The theorem in title can be proved as follows:
Let $F\subset E\subset X$ and suppose that $F$ is closed relative to $X$ and $E$ is compact. It is to be noted here that since $F=F\cap E$, $F$ is closed relative to $E$.
Let $\{F_a\}$ be an open cover of $F$, then clearly $H=\{F_a\}\cup F^c\supset E$ and since $E$ is compact, there exist a finite subcover $J$ of $H$ so that $J\supset E\implies J\supset F$. Hence, $F$ is compact.
My question is what happens when $F$ is closed relative to $E$ but not relative to $X$? Will $F$ still be compact?
Attempt: There exists a closed subset $D\subset X$ such that $F=D\cap E\subset D$. How do I take it from here?
Any suggestions, counterexamples? Thanks.
Best Answer
There is no need to reference $X$ at all. Everything works if you stay inside $E$ the whole time. One of the main ideas of subspace topology is to let you do things like this: Take a subset and pretend that that is the entire space you care about.

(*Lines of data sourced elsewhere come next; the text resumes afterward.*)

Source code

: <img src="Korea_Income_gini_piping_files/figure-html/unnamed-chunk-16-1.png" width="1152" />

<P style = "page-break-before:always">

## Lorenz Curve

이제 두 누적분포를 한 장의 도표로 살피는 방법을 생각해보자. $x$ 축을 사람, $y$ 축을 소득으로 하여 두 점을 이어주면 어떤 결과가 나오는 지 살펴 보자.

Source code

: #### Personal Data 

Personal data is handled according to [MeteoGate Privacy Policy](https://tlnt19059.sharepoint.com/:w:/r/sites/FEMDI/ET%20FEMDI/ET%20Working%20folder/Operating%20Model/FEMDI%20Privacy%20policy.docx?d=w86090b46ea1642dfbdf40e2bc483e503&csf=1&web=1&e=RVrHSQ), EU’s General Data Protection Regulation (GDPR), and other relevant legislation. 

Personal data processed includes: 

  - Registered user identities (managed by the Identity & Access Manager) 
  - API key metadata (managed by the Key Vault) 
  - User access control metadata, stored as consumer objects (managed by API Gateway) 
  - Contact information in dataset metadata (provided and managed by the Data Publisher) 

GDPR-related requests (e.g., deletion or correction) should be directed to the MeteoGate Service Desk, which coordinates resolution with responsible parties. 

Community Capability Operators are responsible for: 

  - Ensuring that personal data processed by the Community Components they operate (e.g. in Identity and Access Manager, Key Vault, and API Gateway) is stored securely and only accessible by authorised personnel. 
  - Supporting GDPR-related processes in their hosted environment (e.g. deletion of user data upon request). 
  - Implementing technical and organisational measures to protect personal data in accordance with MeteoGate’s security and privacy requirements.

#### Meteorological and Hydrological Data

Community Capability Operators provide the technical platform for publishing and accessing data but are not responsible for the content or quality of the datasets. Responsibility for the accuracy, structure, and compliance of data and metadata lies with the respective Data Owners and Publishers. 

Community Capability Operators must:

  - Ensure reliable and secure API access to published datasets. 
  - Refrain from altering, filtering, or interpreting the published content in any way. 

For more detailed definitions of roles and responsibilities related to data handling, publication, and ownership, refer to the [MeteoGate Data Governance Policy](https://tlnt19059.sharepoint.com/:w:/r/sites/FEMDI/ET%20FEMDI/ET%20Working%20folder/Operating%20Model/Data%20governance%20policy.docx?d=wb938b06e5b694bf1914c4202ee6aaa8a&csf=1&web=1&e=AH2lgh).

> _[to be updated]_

$F$ is closed relative to $E$, and $E$ is compact. Cover $F$ with opens (relative to $E$). Note that together with $F^c$ (complement relative to $E$), this forms an open cover of $E$, so it has a finite subcover. Take this finite subcover, remove $F^c$ if it's in there, and you have a finite subcover of the original cover. Thus $F$ is compact.